Addio a Carlo Petrini, il cordoglio di Fierecongressi: "Una rara capacità di guadare lontano. Maestro di visione e cultura"
Il cordoglio di Riva del Garda Fierecongressi per la scomparsa di Carlo Petrini: "Il vuoto che lascia è profondo e sarà difficile da colmare. La società si unisce al cordoglio della famiglia, dei collaboratori e di quanti, in Italia e nel mondo, hanno conosciuto e riconosciuto un maestro di pensiero, visione e cambiamento"

RIVA DEL GARDA. "Era in grado di inserire anche le cose più semplici in una dimensione di pensiero lungo, con una visione che non ho ritrovato in nessun’altra persona", le parole di Roberto Pellegrini, il presidente di Riva del Garda Fierecongressi ricorda Carlo Petrini (Qui articolo). "Dava significato alle cose ordinarie, e questo nasceva da una capacità rara di guardare lontano".
La società trentina esprime profondo cordoglio per la scomparsa di un protagonista assoluto della cultura gastronomica internazionale e tra le voci più autorevoli sui temi della sostenibilità e della tutela dell’ambiente.

[Voci salvate]
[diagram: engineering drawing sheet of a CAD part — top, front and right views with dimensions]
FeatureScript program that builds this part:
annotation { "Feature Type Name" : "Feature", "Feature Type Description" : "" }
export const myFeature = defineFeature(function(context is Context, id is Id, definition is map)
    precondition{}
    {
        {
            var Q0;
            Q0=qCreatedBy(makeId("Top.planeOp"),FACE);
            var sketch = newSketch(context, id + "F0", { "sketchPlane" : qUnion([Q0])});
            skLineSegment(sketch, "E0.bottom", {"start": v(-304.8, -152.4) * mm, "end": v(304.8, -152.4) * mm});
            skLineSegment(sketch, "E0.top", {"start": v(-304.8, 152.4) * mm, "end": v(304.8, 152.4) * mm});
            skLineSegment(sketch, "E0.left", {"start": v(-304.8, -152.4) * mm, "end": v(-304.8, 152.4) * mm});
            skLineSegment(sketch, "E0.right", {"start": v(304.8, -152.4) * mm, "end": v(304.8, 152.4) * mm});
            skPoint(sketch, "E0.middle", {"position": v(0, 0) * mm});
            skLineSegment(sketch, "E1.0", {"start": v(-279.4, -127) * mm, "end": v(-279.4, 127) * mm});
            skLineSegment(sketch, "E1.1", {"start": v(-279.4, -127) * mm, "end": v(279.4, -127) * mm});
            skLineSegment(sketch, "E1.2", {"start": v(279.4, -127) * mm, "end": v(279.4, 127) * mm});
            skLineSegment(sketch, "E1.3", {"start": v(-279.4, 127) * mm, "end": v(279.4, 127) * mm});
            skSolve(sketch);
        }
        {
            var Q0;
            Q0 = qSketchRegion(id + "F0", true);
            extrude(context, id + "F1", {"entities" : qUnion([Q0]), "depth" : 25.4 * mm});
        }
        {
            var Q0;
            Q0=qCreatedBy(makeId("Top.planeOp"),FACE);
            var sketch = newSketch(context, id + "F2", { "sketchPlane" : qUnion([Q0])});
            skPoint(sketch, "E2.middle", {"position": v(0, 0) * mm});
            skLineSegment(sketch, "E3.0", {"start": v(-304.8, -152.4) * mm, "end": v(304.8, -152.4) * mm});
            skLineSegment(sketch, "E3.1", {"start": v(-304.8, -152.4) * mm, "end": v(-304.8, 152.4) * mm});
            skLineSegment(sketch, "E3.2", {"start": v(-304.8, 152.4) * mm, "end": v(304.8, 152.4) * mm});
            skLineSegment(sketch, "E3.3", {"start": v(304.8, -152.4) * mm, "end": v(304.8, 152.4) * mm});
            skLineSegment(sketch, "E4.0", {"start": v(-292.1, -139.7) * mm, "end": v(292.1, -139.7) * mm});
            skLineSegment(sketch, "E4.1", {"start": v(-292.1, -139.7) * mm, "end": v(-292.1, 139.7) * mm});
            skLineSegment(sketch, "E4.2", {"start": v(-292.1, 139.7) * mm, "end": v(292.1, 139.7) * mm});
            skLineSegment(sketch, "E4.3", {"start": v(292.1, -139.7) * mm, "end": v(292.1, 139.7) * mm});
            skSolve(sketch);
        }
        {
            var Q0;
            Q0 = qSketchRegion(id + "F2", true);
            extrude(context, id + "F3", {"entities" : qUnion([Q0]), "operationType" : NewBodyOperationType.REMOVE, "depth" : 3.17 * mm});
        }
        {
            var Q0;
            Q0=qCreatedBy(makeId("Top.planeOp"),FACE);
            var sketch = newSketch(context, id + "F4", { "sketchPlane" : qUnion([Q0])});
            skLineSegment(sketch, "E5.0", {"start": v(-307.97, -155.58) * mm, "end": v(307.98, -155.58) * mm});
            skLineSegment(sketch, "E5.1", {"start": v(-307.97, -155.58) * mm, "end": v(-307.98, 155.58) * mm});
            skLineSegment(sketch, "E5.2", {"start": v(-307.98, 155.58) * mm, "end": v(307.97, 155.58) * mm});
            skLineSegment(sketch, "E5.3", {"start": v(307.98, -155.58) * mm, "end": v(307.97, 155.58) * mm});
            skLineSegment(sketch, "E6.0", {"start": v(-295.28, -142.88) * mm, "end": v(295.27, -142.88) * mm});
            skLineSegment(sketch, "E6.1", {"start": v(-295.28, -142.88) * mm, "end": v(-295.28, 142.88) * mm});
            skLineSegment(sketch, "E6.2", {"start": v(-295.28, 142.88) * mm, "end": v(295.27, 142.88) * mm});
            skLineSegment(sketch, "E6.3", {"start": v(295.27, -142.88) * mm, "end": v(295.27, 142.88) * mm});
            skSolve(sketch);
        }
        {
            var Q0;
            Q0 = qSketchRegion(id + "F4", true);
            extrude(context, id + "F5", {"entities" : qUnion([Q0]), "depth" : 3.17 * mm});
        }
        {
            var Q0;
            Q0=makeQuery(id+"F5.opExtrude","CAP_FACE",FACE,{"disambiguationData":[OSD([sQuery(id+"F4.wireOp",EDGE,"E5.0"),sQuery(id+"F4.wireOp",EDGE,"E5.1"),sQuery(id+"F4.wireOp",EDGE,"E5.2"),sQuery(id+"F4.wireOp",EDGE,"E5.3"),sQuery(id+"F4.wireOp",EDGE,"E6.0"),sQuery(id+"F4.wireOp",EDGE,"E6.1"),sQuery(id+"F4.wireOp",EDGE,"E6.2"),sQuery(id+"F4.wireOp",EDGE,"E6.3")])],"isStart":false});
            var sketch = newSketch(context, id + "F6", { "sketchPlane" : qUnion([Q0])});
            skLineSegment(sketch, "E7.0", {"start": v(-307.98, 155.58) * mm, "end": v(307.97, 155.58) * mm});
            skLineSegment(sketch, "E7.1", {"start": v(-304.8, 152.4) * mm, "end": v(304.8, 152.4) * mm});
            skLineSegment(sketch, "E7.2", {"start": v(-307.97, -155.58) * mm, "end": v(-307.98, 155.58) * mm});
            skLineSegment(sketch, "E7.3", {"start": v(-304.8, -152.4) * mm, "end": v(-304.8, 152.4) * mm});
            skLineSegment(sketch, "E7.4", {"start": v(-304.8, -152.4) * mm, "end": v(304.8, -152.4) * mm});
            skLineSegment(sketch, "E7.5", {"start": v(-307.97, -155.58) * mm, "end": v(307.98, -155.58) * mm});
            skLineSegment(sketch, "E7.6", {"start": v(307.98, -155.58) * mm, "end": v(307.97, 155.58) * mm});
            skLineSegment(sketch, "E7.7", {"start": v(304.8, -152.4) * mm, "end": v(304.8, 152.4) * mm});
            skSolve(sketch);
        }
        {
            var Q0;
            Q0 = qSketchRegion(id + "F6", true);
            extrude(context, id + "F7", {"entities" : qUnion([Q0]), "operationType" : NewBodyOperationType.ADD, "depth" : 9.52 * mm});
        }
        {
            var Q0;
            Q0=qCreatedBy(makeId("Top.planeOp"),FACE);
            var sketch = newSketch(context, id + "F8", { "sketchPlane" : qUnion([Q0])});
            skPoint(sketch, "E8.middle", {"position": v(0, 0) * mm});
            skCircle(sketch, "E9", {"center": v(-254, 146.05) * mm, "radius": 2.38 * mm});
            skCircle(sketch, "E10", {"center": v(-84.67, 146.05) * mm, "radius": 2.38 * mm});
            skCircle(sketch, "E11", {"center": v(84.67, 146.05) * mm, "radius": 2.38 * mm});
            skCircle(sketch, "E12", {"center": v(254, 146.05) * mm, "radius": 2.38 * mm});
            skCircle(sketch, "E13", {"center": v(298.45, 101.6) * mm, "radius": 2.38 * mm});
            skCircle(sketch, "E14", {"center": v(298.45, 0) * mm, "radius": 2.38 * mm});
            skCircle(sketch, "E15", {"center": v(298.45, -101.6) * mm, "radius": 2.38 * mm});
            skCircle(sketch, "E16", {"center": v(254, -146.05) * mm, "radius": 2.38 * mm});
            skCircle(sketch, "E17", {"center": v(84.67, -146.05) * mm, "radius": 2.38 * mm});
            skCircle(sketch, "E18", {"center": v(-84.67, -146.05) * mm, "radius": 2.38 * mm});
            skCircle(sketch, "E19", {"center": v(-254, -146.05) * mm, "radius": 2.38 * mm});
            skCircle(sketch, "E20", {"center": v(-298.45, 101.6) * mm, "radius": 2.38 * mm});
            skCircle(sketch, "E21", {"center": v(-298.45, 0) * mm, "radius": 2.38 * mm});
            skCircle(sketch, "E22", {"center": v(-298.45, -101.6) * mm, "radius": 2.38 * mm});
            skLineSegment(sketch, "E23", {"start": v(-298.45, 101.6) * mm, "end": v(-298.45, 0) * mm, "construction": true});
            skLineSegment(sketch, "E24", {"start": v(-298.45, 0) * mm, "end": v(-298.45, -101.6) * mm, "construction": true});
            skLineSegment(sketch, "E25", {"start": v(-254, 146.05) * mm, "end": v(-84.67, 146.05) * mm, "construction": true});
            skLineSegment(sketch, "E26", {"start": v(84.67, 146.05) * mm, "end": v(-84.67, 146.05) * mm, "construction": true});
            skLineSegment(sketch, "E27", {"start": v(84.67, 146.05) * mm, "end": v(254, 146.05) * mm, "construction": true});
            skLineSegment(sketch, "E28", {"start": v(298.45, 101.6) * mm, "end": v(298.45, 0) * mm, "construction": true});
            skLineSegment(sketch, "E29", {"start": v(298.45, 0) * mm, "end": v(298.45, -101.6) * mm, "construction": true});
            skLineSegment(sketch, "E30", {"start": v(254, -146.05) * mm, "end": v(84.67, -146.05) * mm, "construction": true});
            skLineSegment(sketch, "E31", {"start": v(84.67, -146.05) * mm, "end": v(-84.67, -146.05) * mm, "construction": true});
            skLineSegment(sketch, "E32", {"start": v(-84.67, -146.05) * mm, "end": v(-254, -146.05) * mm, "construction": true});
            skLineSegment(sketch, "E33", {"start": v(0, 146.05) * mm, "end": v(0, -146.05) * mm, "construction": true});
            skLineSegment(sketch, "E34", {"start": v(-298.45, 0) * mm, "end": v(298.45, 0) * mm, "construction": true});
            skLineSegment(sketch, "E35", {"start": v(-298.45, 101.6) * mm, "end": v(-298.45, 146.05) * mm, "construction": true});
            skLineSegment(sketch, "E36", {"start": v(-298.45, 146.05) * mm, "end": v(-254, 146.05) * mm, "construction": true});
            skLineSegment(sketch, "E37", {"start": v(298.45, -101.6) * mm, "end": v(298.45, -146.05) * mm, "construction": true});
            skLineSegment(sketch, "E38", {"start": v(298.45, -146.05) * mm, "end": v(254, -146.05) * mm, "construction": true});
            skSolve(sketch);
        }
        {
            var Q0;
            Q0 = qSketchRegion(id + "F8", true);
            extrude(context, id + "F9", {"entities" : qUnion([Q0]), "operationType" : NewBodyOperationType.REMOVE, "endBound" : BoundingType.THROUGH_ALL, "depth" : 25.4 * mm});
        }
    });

▸ **CONSEGNE**:
a: Riscrivi tutta la parte del testo sulla scomparsa di Carlo Petrini che va da "La società trentina" fino a "della tutela dell’ambiente.", mettendo "protagonista indiscusso" al posto di "protagonista assoluto".
b: Prosegui il testo sulla scomparsa di Carlo Petrini dal punto in cui si ferma.
Le righe sono materiale a sé, distinto dal testo sulla scomparsa di Carlo Petrini.

▸ **SOLUZIONI DELL'ESERCIZIO**:
a:
La società trentina esprime profondo cordoglio per la scomparsa di un protagonista indiscusso della cultura gastronomica internazionale e tra le voci più autorevoli sui temi della sostenibilità e della tutela dell’ambiente.

b:
Con straordinario anticipo sui tempi, ricorda Fierecongressi, Petrini ha posto al centro del dibattito globale il legame indissolubile tra alimentazione, ambiente e responsabilità sociale, contribuendo a ridefinire il modo in cui il cibo viene interpretato nelle sue dimensioni culturali, produttive e territoriali.
Con la nascita di Slow Food ha dato vita a un movimento capace di incidere profondamente sulle filiere agroalimentari e sulla valorizzazione delle identità locali, accompagnando inoltre lo sviluppo dell’Università di Scienze Gastronomiche di Pollenzo, primo Ateneo al mondo interamente dedicato alle scienze gastronomiche.
Il presidente di Fierecongressi ha condiviso con Petrini un percorso istituzionale all’interno del sistema di Pollenzo e dell’associazione Amici dell’Università di Scienze Gastronomiche, lo ricorda come una persona con una visione straordinaria, capace di unire pensiero strategico e attenzione alla quotidianità.
"Ricordo inoltre la straordinaria autorevolezza e apertura internazionale di Petrini, capace di muoversi con naturalezza tra contesti molto diversi, mantenendo sempre coerenza e autenticità: parlava con il Re d’Inghilterra come con chiunque altro, con la stessa naturalezza e integrità. Era una persona dotata di un’intelligenza rara, di una visione lucida e di una capacità fuori dal comune di leggere il mondo e anticiparne le trasformazioni”.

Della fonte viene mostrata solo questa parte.